### Directions for this task:
Check each line below for the word "dasharray", and copy those that have it.

### Available records:
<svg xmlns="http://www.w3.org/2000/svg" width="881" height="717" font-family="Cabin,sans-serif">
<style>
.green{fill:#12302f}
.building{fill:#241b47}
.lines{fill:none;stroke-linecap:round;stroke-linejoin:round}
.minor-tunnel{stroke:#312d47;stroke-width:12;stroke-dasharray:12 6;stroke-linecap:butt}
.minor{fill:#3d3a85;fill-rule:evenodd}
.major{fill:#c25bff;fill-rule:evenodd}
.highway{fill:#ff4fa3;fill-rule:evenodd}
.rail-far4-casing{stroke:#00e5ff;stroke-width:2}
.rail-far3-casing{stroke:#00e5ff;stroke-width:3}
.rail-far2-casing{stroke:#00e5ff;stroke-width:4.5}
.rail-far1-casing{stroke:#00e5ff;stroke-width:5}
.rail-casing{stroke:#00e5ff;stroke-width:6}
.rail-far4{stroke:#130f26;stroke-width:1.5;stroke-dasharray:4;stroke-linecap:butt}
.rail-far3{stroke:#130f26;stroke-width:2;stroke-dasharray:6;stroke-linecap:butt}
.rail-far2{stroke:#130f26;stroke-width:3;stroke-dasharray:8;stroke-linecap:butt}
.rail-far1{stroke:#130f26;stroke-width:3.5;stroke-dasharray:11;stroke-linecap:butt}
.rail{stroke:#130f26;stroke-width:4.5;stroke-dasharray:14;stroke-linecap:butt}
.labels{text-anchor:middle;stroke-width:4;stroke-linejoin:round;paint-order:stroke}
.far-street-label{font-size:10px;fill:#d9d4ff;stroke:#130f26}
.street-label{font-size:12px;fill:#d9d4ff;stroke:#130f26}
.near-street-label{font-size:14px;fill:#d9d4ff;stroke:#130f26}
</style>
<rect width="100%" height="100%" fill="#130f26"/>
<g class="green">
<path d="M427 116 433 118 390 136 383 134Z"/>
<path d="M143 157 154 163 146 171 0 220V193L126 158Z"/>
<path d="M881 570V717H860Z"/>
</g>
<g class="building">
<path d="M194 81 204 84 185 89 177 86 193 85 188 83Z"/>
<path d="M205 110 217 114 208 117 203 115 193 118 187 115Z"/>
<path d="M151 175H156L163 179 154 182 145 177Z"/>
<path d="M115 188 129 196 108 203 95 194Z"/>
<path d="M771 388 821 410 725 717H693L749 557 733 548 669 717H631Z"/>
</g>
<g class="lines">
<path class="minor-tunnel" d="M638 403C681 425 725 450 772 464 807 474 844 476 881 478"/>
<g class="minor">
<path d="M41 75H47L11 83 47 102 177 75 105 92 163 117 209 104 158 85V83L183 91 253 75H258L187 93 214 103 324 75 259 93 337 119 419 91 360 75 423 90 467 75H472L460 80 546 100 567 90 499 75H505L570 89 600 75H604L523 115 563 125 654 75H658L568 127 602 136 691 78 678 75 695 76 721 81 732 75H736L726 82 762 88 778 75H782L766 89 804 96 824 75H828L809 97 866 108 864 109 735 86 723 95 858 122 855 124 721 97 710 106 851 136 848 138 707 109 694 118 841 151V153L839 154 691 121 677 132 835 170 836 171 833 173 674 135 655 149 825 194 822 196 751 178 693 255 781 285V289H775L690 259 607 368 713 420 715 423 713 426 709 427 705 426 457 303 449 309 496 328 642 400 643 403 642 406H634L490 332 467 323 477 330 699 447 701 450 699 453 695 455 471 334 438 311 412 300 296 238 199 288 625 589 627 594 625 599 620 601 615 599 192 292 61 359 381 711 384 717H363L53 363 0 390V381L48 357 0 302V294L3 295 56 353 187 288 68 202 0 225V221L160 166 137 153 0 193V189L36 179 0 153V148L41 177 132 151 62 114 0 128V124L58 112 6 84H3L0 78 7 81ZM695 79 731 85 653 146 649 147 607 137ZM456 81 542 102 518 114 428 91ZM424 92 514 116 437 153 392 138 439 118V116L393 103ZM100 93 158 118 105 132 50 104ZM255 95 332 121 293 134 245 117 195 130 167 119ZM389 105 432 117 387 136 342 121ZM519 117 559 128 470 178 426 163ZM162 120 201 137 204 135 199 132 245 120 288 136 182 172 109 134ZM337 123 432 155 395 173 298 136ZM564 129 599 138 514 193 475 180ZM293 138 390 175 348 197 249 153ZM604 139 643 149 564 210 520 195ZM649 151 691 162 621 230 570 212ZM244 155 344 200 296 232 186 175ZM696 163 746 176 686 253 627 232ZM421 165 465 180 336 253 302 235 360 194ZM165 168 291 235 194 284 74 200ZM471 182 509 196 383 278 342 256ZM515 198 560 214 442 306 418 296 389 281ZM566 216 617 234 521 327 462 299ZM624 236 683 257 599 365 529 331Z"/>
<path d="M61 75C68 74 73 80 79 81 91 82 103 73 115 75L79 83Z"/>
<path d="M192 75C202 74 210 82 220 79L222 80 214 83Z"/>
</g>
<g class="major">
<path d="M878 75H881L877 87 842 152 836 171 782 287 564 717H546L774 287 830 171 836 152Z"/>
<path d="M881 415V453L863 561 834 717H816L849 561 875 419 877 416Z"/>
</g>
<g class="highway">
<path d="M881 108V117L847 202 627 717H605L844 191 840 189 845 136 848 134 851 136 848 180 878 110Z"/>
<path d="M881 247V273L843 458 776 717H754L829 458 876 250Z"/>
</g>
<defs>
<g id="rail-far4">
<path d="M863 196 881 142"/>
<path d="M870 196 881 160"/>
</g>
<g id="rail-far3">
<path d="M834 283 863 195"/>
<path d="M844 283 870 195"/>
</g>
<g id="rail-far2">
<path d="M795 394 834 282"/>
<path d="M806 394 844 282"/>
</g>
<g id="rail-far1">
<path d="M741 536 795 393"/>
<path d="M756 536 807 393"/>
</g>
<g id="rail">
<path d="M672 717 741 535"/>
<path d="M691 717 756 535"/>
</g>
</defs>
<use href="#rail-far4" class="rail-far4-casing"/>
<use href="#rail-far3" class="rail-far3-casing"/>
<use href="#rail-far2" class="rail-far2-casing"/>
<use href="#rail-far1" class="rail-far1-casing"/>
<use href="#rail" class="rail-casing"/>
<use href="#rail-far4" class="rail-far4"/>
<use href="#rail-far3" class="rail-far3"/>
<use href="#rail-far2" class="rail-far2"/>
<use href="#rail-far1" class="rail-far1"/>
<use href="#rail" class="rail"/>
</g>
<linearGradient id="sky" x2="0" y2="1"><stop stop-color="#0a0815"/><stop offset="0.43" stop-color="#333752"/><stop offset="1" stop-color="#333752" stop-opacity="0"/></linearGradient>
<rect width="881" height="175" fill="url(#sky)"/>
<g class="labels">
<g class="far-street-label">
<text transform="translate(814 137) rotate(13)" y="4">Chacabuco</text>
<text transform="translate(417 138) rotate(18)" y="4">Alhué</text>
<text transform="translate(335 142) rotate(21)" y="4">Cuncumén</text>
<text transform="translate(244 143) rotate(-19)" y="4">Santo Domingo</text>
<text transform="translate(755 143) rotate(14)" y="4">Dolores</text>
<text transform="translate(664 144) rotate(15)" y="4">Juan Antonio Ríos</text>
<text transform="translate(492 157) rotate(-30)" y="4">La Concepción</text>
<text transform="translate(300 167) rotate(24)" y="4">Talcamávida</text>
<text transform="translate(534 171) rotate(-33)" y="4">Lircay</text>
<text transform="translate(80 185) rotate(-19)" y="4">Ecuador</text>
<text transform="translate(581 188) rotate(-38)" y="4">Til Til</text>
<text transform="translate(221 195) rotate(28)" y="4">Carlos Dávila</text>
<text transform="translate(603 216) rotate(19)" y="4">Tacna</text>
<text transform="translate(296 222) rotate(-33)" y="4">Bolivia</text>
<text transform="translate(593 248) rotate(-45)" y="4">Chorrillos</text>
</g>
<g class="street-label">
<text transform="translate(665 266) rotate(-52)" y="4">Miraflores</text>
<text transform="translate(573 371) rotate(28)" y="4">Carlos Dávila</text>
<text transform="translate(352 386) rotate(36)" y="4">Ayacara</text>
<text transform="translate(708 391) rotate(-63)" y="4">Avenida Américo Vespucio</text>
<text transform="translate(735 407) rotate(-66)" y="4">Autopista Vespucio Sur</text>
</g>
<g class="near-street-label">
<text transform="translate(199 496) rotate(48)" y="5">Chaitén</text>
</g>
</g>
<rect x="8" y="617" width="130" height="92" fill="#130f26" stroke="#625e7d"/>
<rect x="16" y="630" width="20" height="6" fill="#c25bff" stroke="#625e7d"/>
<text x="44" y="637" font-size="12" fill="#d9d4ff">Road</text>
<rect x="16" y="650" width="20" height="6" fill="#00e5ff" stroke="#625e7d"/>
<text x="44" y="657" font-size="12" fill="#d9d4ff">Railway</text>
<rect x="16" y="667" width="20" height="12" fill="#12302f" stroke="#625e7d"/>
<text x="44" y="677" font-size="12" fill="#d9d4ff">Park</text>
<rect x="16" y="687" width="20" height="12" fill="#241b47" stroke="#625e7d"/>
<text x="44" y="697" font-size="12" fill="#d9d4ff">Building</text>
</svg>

### Completed task:
.minor-tunnel{stroke:#312d47;stroke-width:12;stroke-dasharray:12 6;stroke-linecap:butt}
.rail-far4{stroke:#130f26;stroke-width:1.5;stroke-dasharray:4;stroke-linecap:butt}
.rail-far3{stroke:#130f26;stroke-width:2;stroke-dasharray:6;stroke-linecap:butt}
.rail-far2{stroke:#130f26;stroke-width:3;stroke-dasharray:8;stroke-linecap:butt}
.rail-far1{stroke:#130f26;stroke-width:3.5;stroke-dasharray:11;stroke-linecap:butt}
.rail{stroke:#130f26;stroke-width:4.5;stroke-dasharray:14;stroke-linecap:butt}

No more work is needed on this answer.